Source data |
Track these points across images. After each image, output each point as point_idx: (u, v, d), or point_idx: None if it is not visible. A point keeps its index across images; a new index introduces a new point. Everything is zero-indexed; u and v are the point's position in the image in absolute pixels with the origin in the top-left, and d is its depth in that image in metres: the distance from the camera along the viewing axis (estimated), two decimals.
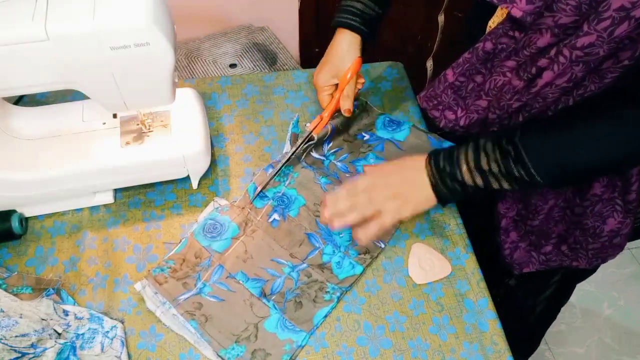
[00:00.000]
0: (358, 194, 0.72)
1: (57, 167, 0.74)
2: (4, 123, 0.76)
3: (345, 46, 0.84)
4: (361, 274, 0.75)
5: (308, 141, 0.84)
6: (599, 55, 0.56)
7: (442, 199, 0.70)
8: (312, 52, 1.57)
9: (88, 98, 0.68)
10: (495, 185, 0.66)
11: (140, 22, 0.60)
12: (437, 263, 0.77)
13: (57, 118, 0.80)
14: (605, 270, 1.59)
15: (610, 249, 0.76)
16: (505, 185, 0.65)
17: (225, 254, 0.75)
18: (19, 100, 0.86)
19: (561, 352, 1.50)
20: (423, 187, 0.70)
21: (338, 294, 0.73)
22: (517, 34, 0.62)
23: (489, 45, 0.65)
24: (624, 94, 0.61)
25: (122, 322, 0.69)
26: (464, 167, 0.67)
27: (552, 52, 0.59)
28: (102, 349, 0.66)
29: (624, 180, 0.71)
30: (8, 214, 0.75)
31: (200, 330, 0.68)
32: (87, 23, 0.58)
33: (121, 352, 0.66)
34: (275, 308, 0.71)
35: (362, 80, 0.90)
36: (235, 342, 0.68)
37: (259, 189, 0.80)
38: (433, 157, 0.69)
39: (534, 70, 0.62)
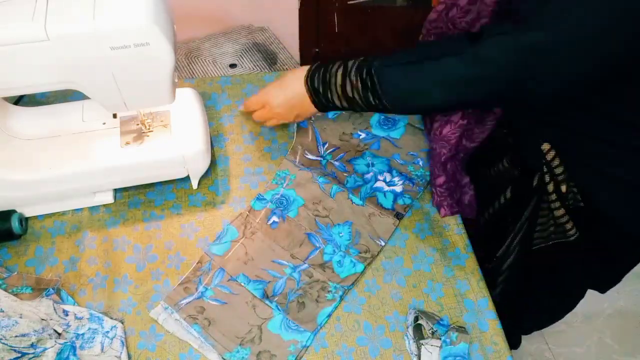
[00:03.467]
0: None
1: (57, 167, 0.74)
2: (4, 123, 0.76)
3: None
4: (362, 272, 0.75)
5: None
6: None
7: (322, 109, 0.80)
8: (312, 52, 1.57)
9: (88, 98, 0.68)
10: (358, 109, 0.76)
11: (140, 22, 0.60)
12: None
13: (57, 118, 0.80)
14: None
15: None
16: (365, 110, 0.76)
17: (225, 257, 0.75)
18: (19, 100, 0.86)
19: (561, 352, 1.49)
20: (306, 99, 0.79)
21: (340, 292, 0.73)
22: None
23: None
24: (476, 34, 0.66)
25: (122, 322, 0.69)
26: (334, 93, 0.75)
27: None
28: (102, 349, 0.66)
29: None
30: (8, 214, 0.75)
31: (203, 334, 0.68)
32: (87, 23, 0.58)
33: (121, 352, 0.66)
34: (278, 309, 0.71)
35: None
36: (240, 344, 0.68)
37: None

==

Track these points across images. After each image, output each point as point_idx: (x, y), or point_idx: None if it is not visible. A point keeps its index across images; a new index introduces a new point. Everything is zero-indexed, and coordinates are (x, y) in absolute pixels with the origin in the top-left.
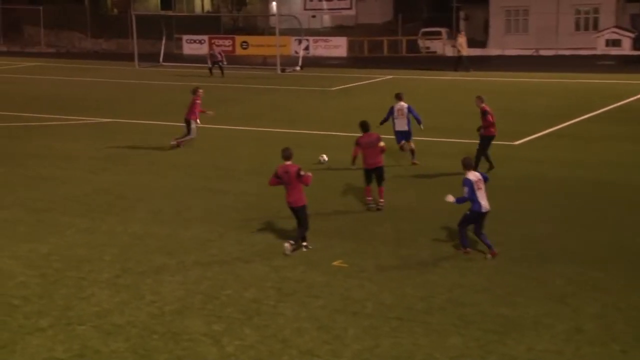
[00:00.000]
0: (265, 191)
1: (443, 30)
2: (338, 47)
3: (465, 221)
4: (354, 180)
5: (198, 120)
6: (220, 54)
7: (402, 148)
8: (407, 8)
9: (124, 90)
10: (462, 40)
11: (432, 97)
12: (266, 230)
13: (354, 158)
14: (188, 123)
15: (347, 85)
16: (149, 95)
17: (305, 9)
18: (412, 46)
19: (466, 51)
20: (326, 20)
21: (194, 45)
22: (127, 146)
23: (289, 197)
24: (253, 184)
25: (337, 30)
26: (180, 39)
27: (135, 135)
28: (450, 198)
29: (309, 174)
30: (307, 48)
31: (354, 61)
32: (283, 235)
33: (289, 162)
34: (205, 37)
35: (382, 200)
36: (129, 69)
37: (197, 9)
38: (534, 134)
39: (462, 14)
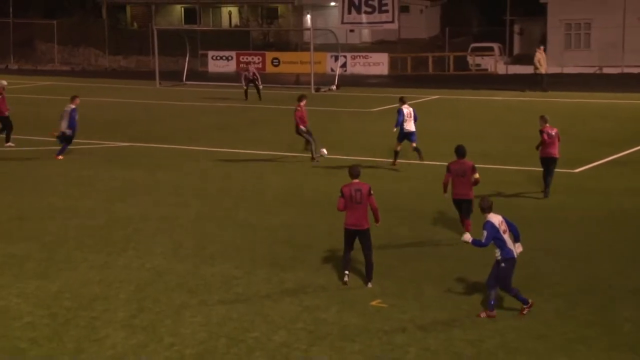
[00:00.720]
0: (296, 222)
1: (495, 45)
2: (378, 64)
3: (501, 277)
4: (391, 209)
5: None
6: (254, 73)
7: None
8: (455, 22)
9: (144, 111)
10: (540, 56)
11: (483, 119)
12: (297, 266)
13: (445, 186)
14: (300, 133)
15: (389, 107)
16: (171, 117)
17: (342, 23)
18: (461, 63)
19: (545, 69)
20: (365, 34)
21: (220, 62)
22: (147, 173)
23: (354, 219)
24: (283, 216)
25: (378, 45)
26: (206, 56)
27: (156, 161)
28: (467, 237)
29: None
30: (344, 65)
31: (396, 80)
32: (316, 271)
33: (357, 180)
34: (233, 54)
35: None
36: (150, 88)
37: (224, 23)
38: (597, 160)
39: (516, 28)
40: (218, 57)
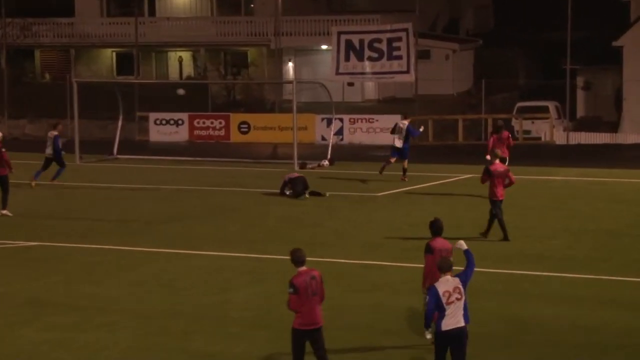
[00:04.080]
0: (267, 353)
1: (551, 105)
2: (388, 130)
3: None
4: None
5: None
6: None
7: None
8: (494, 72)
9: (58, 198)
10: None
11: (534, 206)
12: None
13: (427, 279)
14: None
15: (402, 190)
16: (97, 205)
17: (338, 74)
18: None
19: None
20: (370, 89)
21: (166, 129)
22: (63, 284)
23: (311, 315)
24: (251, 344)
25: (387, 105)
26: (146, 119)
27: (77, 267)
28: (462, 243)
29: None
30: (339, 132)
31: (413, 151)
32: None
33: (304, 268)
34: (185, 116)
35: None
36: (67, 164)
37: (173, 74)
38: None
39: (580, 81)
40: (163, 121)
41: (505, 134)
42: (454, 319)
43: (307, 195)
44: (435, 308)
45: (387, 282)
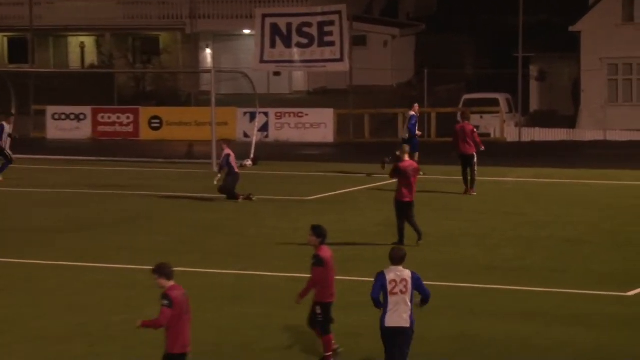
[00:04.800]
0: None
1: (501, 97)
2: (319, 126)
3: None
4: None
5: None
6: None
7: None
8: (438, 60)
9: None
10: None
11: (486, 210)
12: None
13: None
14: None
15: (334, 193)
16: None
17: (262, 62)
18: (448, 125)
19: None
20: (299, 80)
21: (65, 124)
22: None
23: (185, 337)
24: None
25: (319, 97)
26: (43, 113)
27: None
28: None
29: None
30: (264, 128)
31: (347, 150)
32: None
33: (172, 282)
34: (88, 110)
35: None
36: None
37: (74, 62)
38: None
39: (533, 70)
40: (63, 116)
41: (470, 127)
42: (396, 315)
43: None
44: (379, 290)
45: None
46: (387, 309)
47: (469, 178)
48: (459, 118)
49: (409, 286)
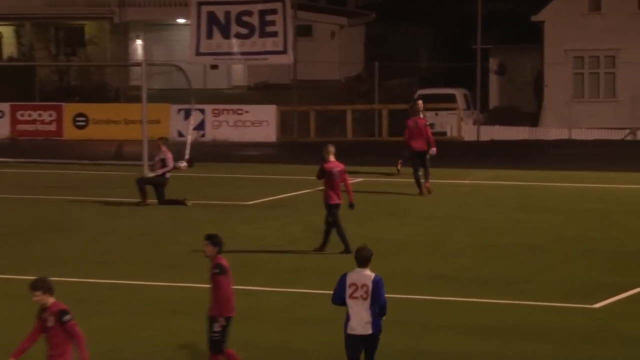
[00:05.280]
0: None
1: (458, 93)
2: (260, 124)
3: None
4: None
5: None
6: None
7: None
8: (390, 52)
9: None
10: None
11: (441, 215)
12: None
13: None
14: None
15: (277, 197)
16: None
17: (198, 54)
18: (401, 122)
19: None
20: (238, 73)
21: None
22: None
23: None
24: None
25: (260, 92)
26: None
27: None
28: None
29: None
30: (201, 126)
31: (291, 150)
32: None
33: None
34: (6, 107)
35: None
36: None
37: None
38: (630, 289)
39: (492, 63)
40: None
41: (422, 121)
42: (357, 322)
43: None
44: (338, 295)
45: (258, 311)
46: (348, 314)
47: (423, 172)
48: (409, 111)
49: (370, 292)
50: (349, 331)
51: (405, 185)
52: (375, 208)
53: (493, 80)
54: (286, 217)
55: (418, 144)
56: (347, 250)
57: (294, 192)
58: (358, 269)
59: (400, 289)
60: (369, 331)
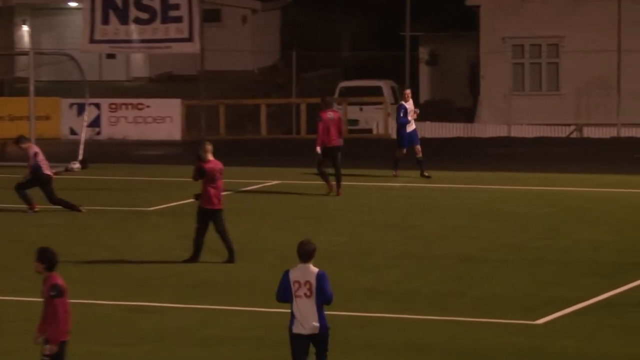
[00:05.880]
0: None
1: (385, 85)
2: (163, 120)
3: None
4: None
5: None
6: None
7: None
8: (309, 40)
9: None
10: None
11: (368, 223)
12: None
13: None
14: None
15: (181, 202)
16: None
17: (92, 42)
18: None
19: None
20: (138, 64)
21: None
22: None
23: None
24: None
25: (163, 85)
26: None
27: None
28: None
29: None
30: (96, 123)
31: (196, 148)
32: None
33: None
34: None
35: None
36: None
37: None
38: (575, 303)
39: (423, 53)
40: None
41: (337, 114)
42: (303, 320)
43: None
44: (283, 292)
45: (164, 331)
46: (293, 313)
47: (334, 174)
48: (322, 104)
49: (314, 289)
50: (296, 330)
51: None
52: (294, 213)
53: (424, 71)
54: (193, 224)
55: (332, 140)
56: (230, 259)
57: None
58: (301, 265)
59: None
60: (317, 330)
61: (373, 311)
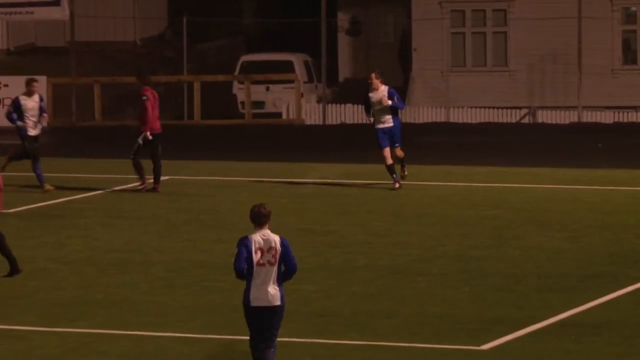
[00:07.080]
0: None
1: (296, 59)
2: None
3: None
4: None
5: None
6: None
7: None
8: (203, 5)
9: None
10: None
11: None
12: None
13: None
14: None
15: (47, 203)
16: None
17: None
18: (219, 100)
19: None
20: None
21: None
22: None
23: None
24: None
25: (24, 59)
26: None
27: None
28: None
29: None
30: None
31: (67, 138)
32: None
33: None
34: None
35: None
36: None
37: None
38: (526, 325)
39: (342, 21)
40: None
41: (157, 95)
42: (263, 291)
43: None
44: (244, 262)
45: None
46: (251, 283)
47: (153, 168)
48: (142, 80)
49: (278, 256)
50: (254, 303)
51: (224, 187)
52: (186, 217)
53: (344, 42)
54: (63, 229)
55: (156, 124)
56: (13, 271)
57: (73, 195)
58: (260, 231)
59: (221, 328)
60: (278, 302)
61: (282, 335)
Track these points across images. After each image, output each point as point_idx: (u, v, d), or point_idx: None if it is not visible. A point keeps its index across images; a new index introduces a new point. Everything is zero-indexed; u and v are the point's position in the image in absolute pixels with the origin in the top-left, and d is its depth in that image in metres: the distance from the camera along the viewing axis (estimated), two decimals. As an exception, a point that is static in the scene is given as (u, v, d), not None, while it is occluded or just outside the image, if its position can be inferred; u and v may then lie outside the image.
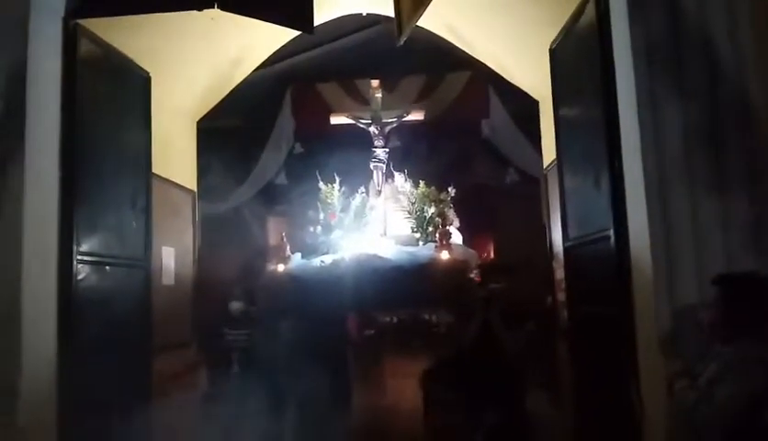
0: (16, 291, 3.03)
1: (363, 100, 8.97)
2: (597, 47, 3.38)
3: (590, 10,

Description of the task | Copy out every line of the listing where the word "that" occurs.

Result for this exercise |
Track these points across images. After each image, output each point as point_idx: (u, v, d), or point_idx: None if it is not visible. A point keeps its index across images; a new index introduces a new point. Everything is zero-indexed; u and v are the point's position in the image in absolute pixels with the origin in the top-left, and d is its depth in that image in metres: the distance from the camera along the viewing axis (estimated), two decimals.
Track these points across images. After each image, output each point as point_idx: (u, v, d), or point_idx: None if it is not visible. A point keeps its index across images; a new index introduces a new point. Everything is zero-indexed; u and v are the point's position in the image in absolute pixels with the origin in the top-left, and d is its depth in that image in metres: the distance from the camera along the viewing axis (estimated), two decimals. As an exception, a point that is static in the scene is given as (u, v, d), not None, while it is occluded or just outside the image, if its position can be inferred; u and v may then lie outside the image.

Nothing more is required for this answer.